Today we begin a series of visual presentations on swing state elections and key US Senate and CD races using our GeopolitIQs™ mapping tool. We developed GeopolitIQs to aid in the quick analyses of historical voter turnout and key demographics that help define the current political landscape.
As shown in the maps for OH below, we have manipulated the shape files of a traditional state map to show county boundaries based on actual voter turnout in an election. And here, we have colored the counties from dark blue (very Democratic) to bright red (huge GOP wins).
These GeoPolitIQs maps help to remind us that people not land mass drive voter turnout—see the big dark blue mass in the 2012 map for Cleveland!! They also remind us of the difference in presidential years versus midterms—notice the dearth of blue in the 2014 Fitzgerald bid for Governor.

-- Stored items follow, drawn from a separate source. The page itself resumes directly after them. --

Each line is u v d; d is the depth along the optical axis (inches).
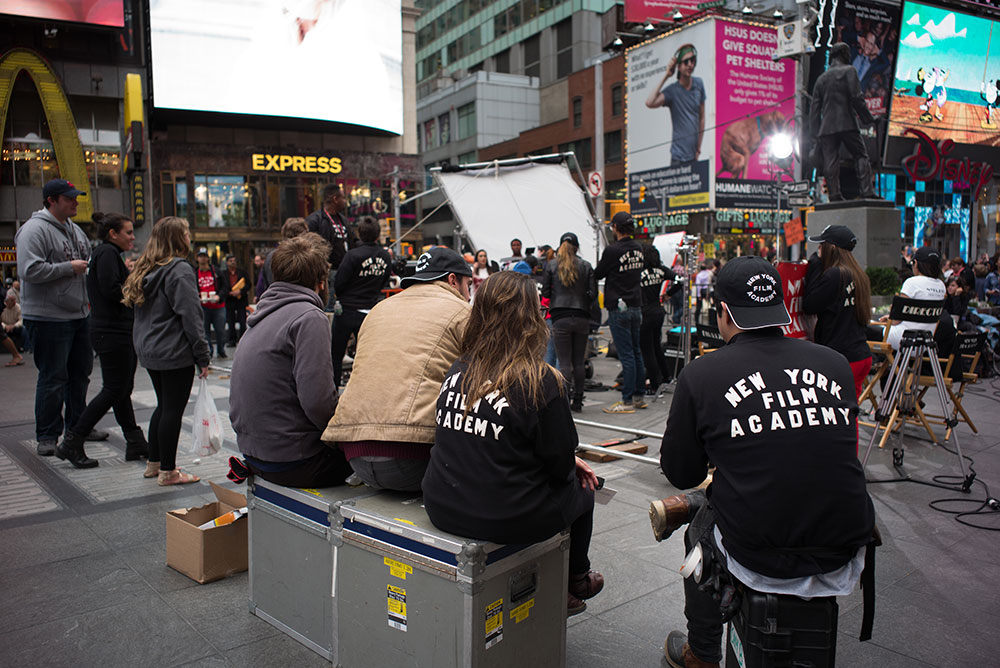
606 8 1756.9
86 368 227.3
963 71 1085.1
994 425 268.2
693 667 105.0
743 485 80.2
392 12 1023.0
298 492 111.1
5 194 766.5
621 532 161.3
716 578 85.5
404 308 111.5
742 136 1182.3
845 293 185.0
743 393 82.1
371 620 100.0
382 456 103.6
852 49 983.6
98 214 212.4
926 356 217.9
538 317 94.3
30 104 778.8
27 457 219.0
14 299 481.1
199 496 183.0
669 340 354.0
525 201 518.0
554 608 100.6
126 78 800.9
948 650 114.1
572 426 92.9
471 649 88.0
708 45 1154.7
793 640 79.2
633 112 1328.7
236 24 903.1
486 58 2118.6
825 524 78.2
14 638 114.8
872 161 1031.6
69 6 747.4
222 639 115.1
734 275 86.9
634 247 282.4
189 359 184.7
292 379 115.2
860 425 265.6
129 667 106.9
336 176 1019.3
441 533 91.2
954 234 1229.7
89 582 135.2
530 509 88.7
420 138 2183.8
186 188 938.7
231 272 540.7
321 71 958.4
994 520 170.4
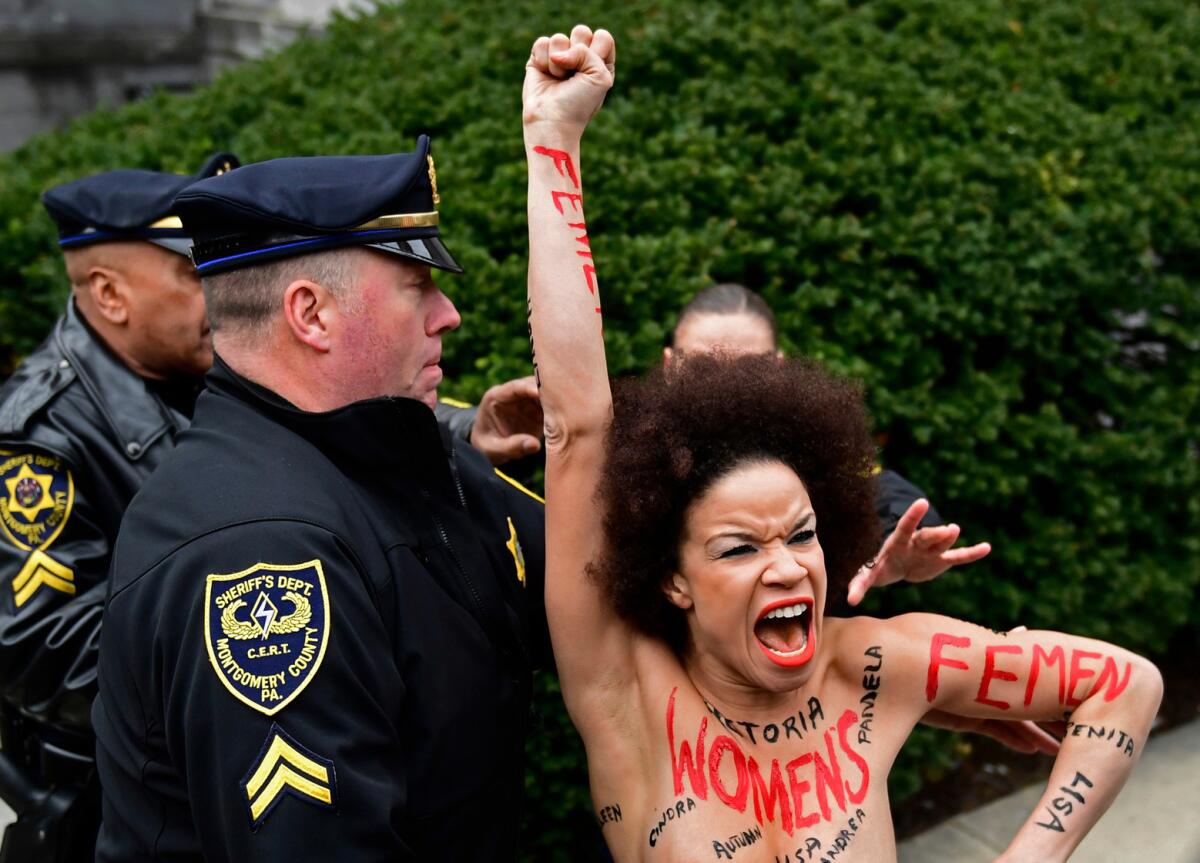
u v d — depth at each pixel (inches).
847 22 162.9
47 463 74.7
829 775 60.8
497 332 107.0
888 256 126.3
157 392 81.7
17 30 331.6
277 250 58.4
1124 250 139.5
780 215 120.6
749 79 141.1
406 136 141.9
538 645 71.4
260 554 53.6
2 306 140.6
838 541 63.5
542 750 102.7
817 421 59.7
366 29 180.1
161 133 157.6
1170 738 146.2
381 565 57.9
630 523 58.5
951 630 64.6
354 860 50.9
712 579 57.2
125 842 59.7
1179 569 145.1
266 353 60.1
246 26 360.8
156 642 54.3
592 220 118.3
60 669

As to the story told in these maps, we see that President Obama was able to win in Ohio in 2012 in large part thanks to huge voter turnout in Cuyahoga and Franklin Counties, homes to the urban centers of Cleveland and Columbus, respectively. This swell of voters disappeared in 2014, however, killing any chance of unseating the incumbent Republican governor, John Kasich, in this ever-important bellwether. Turnout fell by a whopping 43% in Cuyahoga County and 45% in Franklin County from 2012; in real numbers, 500,000 fewer voters showed up to the polls from these counties alone.
If Democrats are to retain the White House and take back the Senate in 2016, we must do much better turning out our base in these urban centers.